The 27-year-old substitute teacher vanished on Christmas Eve from her home in Modesto, 90 miles southeast of Richmond. Her husband, Scott Peterson, said he saw her as he left to go fishing that morning in Berkeley, not far from where the bodies were found.

The lab was analyzing cheek swabs taken from the missing woman's parents and hair from her hairbrush. Those findings will be compared with DNA from the bodies that were found.

Tonkyn said the lab wasn't using dental records because they were not provided with teeth from the Contra Costa County Coroner's office. "Sometimes not a full skeleton has been found," Tonkyn said.

Montana bar, called 'ideal' by Jack Kerouac, closes

BUTTE, Mont. -- The M&M Cigar Store, a landmark saloon for miners, gamblers and cowboys once described by beat poet Jack Kerouac as the ideal bar, closed after 113 years after the business manager filed for bankruptcy.

"It was not profitable any more," said Charles Bugni, 78, who had leased the business for nearly three decades. "This isn't a young man's joint, and the old-timers are passing away."
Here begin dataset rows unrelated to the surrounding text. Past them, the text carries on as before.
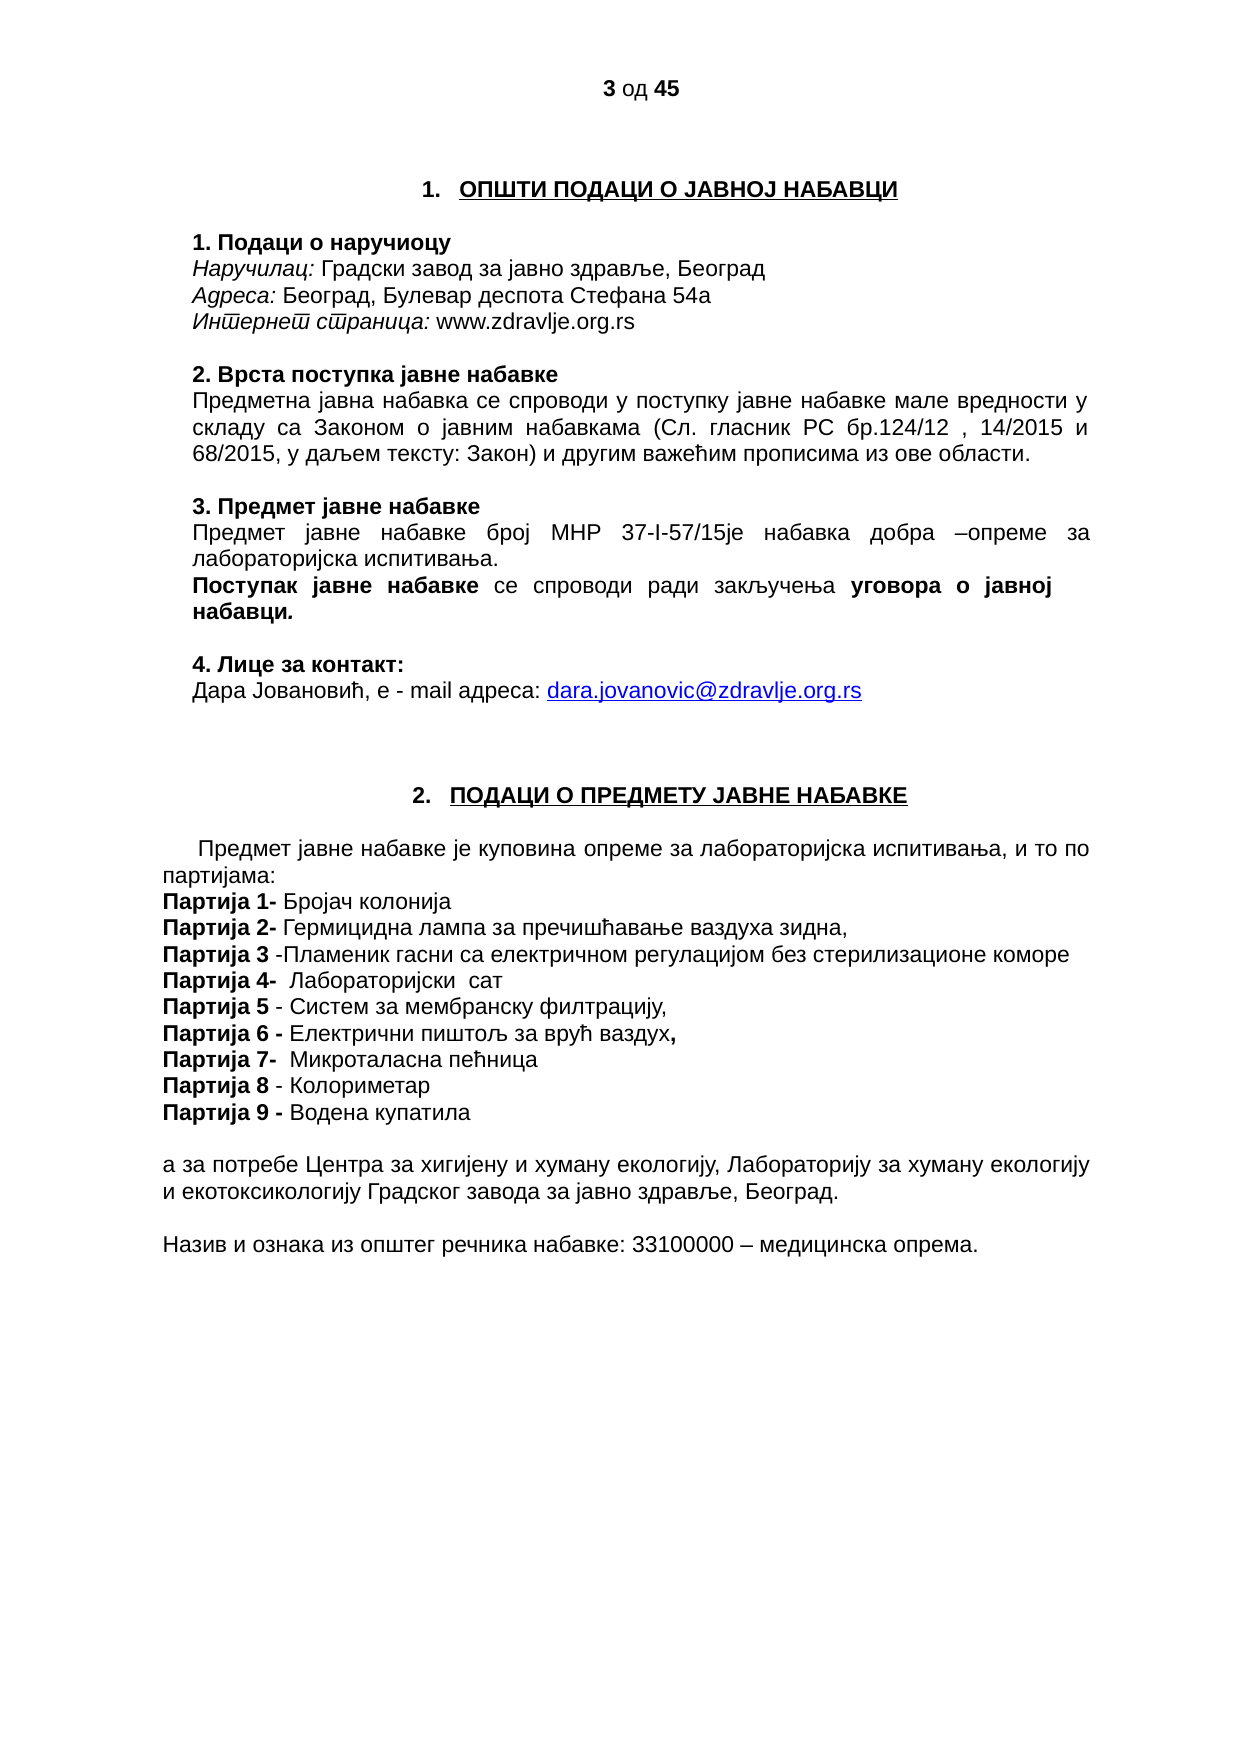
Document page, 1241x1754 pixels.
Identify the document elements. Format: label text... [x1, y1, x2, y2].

text 2. Врста поступка јавне набавке [192, 361, 1090, 387]
text 1. Подаци о наручиоцу [192, 229, 1090, 255]
text Предмет јавне набавке број МНР 37-I-57/15је набавка добра –опреме за лабораторијска испитивања. [192, 519, 1090, 572]
text Наручилац: Градски завод за јавно здравље, Београд [192, 255, 1090, 282]
text Партија 5 - Систем за мембранску филтрацију, [162, 993, 1090, 1020]
text Партија 2- Гермицидна лампа за пречишћавање ваздуха зидна, [162, 914, 1090, 941]
text Партија 8 - Колориметар [162, 1072, 1090, 1099]
text а за потребе Центра за хигијену и хуману екологију, Лабораторију за хуману екологију и екотоксикологију Градског завода за јавно здравље, Београд. [162, 1151, 1090, 1204]
text Партија 9 - Водена купатила [162, 1099, 1090, 1125]
text Партија 3 -Пламеник гасни са електричном регулацијом без стерилизационе коморе [162, 941, 1090, 967]
text Партија 6 - Електрични пиштољ за врућ ваздух, [162, 1020, 1090, 1046]
text 3. Предмет јавне набавке [192, 493, 1090, 519]
text Партија 7- Микроталасна пећница [162, 1046, 1090, 1072]
text Партија 4- Лабораторијски сат [162, 967, 1090, 993]
list ОПШТИ ПОДАЦИ О ЈАВНОЈ НАБАВЦИ [229, 176, 1090, 203]
list ПОДАЦИ О ПРЕДМЕТУ ЈАВНЕ НАБАВКЕ [229, 782, 1090, 809]
text Адреса: Београд, Булевар деспота Стефана 54а [192, 282, 1090, 308]
text Дара Јовановић, е - mail адреса: dara.jovanovic@zdravlje.org.rs [192, 677, 1090, 703]
text Предметна јавна набавка се спроводи у поступку јавне набавке мале вредности у складу са Законом о јавним набавкама (Сл. гласник РС бр.124/12 , 14/2015 и 68/2015, у даљем тексту: Закон) и другим важећим прописима из ове области. [192, 387, 1089, 466]
text Поступак јавне набавке се спроводи ради закључења уговора о јавној набавци. [192, 572, 1052, 624]
text Интернет страница: www.zdravlje.org.rs [192, 308, 1090, 334]
text Партија 1- Бројач колонија [162, 888, 1090, 914]
list Назив и ознака из општег речника набавке: 33100000 – медицинска опрема. [162, 1231, 1090, 1257]
text 4. Лице за контакт: [192, 651, 1090, 677]
text Предмет јавне набавке је куповина опреме за лабораторијска испитивања, и то по партијама: [162, 835, 1090, 888]
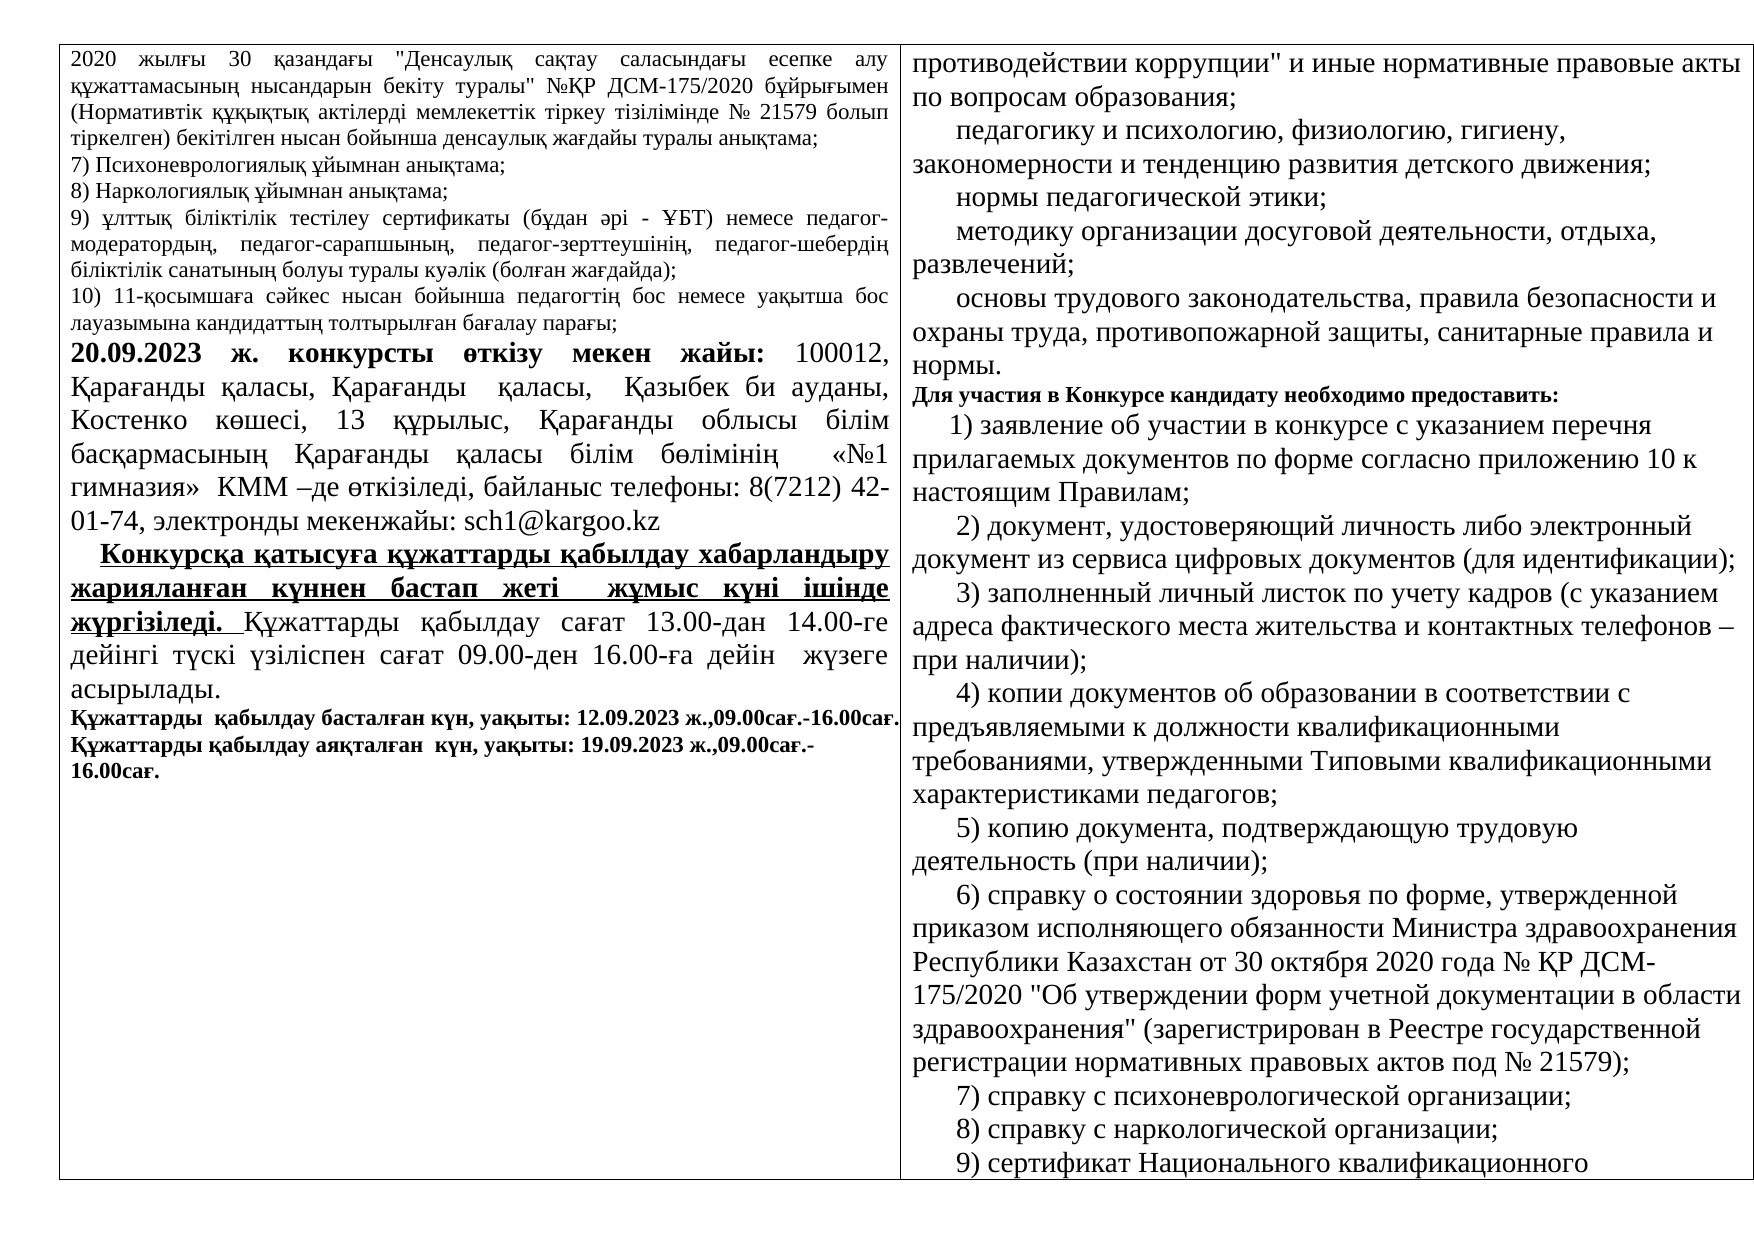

The beat poet Kerouac visited the M&M Bar and described it for Esquire magazine in 1970: "What characters in there: old prospectors, gamblers, whores, miners, Indians, cowboys, tobacco-chewing businessmen! . . . It was the end of my quest for an ideal bar."

Elsewhere . . .

POLLUTION DOWN, STUDY SAYS: Environmental pollution in North America dropped 5 percent between 1995 and 2000, according to a study by the Commission for Environmental Cooperation set up under the North American Free Trade Agreement.

The study released today said two of the most notable trends reflected in the overall decline are a 28 percent drop in the amount of chemicals emitted into the air and a 41 percent increase in the amount of chemicals sent largely to off-premise landfills.

COLORADO APPROVES SCHOOL VOUCHERS: Colorado Gov. Bill Owens signed a law Wednesday establishing the first state school voucher program since the U.S. Supreme Court declared such programs constitutional last year.

The law will allow a school district to provide vouchers to children in kindergarten through 12th grade who are eligible for free or reduced-cost school lunches if at least eight of its schools received low or unsatisfactory academic performance ratings.

SALLIE MAE ERRORS: A computer error has forced Sallie Mae, the nation's largest provider of student loans, to increase the monthly payments of 800,000 borrowers.

Sallie Mae spokeswoman Kathleen deLaski said Wednesday the company expects 90 percent of the monthly increases to be $40 or less. The average increase, she added, should be $25 per month.

"It is our error and we're sending out letters apologizing for it," deLaski said.